Page text =

____________________

The man who owns the shawl, and who claims to have proven the case against Kosminski, is one Russell Edwards. A reader has directed my attention to an interview with Edwards on Jim Harold's Paranormal Podcast. (Harold put Edwards on his show even though these claims have nothing to do with the paranormal.)
Edwards makes an excellent impression. Soft-spoken, modest, and intelligent, he provides reasonable answers to some of the issues raised by critics. For example, he says that a policeman did not (as previously reported) secretly snatch up the shawl at the crime scene. Rather, this policeman got permission to take the item as a souvenir after Eddowes was given an autopsy.
Unfortunately, the Harold/Edwards interview brings up a couple of problems.
1. Russell Edwards says that the shawl is expensive and of Russian manufacture. Catherine Eddowes was desperately poor and would have sold any expensive item that happened to come into her possession. Edwards therefore reasons that the shawl belonged to Kosminski, an immigrant who had lived in Russia.
My response: Why would Kosminski carry anything like this shawl? A number of witnesses saw a man with Eddowes shortly before her murder. None of these witnesses reported that the gentleman was carrying or wearing a large, brightly-colored shawl, of the sort that only a lady would wear.

____________________

Minified JSON lines:
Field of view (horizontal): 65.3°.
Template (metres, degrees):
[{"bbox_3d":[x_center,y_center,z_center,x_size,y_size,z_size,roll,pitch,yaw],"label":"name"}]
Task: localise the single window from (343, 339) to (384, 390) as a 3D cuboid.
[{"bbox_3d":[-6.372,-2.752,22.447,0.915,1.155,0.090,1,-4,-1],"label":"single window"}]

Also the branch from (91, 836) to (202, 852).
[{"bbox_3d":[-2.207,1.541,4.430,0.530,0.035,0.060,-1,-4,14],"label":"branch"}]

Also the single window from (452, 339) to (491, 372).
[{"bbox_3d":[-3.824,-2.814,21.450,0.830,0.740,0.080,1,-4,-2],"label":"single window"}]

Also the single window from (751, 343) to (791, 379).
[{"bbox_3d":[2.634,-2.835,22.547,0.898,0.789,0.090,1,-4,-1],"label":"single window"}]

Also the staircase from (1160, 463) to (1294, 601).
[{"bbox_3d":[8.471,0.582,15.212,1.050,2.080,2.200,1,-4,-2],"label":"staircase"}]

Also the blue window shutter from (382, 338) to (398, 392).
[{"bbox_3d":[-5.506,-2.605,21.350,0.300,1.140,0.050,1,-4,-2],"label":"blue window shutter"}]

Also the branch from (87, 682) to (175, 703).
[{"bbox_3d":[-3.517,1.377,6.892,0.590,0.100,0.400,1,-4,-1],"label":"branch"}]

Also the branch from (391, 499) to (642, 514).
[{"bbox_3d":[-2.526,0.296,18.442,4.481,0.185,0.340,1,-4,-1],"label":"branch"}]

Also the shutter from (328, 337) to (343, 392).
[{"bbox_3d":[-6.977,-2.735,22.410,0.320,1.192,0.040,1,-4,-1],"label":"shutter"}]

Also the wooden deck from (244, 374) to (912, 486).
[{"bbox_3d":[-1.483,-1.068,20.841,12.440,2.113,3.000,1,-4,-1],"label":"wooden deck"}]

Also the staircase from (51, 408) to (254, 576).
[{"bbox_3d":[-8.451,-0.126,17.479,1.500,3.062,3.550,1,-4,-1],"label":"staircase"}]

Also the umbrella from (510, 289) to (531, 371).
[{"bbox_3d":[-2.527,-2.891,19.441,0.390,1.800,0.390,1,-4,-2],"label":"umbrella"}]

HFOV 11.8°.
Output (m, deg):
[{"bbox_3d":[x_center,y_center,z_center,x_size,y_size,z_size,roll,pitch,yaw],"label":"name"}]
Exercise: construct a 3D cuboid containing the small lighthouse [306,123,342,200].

____________________

Problem 1 =
Answer these questions from the text about the shawl, one line each:
(a) On whose podcast was Russell Edwards interviewed?
(b) According to Edwards, when did the policeman get permission to take the shawl?
(c) Where does Edwards say the shawl was made?
Problem 2 =
Return the stretch of the text about the shawl from "Edwards makes an" up to and including "couple of problems.".

Task result 1 =
(a) Jim Harold's (the Paranormal Podcast)
(b) After Eddowes was given an autopsy
(c) Russia

Task result 2 =
Edwards makes an excellent impression. Soft-spoken, modest, and intelligent, he provides reasonable answers to some of the issues raised by critics. For example, he says that a policeman did not (as previously reported) secretly snatch up the shawl at the crime scene. Rather, this policeman got permission to take the item as a souvenir after Eddowes was given an autopsy.
Unfortunately, the Harold/Edwards interview brings up a couple of problems.